In her most recent role at the Center for Advancing Innovation, she turned entrepreneur.
CAI, as it is known, pioneered a business accelerator that created companies by pairing federally sponsored technology developed at NIH and NASA with teams of scientists, engineers, successful entrepreneurs, attorneys and other business experts.
It put the teams through intensive boot camps and linked the most promising companies with investors. The results: 33 startups launched, 21 partnerships nurtured and recognition by the White House
Truman had a history of commercializing technology in corporate America, but starting her own company was an eye opener.
“When you’re an entrepreneur, you watch every penny and you work your buns off,” she said. And, critically, newly established concerns lack something their corporate peers don’t.
“The number one thing you have to create is your culture and your brand,” she said, calling the CAI experience something she would never regret.
At PNNL, she will build on existing pilot projects to continue the laboratory’s tradition of licensing technology with companies and incubating startups.

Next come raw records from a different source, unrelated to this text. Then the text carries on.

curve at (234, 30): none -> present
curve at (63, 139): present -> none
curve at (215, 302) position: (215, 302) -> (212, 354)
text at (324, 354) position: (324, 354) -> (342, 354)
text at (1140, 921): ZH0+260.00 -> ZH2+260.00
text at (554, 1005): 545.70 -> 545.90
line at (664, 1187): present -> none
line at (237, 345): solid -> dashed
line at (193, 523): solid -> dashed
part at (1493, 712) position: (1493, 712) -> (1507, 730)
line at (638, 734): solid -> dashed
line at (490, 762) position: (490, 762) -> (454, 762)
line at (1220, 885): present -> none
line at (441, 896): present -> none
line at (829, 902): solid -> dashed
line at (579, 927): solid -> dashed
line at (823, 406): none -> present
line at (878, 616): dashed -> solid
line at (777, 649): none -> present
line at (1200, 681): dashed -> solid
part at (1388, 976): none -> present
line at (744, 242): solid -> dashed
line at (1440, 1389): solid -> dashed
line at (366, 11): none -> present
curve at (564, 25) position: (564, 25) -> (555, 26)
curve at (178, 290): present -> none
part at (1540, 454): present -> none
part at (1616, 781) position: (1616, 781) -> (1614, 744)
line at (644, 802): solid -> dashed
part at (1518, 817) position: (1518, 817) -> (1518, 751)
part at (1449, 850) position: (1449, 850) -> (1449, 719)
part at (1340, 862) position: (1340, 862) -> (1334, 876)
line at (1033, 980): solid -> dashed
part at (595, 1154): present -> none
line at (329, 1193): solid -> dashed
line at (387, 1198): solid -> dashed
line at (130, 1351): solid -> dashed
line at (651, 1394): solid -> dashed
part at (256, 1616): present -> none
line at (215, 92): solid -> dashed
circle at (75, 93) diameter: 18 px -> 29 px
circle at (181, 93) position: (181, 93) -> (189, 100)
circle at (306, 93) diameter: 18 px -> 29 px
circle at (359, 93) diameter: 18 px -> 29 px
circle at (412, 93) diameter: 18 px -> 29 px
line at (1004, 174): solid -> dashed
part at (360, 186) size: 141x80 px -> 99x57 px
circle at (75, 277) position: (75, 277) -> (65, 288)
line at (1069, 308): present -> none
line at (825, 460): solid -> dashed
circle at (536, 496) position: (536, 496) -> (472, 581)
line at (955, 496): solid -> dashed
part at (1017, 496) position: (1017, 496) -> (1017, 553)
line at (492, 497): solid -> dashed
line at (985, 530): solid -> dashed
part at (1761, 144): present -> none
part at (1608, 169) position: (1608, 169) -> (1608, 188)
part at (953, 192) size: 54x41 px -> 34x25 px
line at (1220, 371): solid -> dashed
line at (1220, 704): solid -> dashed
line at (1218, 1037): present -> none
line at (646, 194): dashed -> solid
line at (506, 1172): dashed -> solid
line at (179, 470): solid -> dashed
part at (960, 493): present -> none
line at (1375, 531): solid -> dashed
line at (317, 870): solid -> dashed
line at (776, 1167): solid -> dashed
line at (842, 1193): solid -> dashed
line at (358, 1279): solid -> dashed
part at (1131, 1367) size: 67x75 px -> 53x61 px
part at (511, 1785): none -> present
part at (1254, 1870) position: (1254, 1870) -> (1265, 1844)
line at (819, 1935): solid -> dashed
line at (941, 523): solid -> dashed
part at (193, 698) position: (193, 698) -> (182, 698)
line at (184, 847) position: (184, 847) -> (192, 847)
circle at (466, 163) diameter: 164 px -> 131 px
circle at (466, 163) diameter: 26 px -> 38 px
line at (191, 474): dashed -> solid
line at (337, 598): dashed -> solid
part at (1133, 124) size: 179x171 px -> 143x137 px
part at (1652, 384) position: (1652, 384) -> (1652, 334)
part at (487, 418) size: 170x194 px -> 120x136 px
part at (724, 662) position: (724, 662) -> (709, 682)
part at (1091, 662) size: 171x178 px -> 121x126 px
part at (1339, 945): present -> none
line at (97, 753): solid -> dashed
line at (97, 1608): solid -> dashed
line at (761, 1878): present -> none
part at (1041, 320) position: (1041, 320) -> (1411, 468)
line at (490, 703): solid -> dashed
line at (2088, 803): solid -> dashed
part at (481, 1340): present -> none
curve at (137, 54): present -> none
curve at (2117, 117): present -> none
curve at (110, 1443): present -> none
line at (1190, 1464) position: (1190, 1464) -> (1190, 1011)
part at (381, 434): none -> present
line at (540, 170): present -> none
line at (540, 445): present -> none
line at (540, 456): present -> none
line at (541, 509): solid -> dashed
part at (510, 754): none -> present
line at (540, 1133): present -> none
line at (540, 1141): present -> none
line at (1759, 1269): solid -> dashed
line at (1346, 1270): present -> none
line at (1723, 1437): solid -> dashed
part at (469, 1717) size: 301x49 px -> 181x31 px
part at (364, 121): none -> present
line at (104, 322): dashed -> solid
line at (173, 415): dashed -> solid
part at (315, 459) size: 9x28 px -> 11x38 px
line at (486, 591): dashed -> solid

PNNL has signed 846 technology licenses in its history, and has created or enabled 179 companies that currently employ more than 1,500. It has been recognized by the Federal Laboratory Consortium for its technology transfer program.
Truman said the lab and the Tri-Cities have a strong foundation to support entrepreneurial startups. The technology developed at PNNL is equal to that coming out of NIH and NASA.
“Once you have the team and the invention together, you can create many connections,” she said.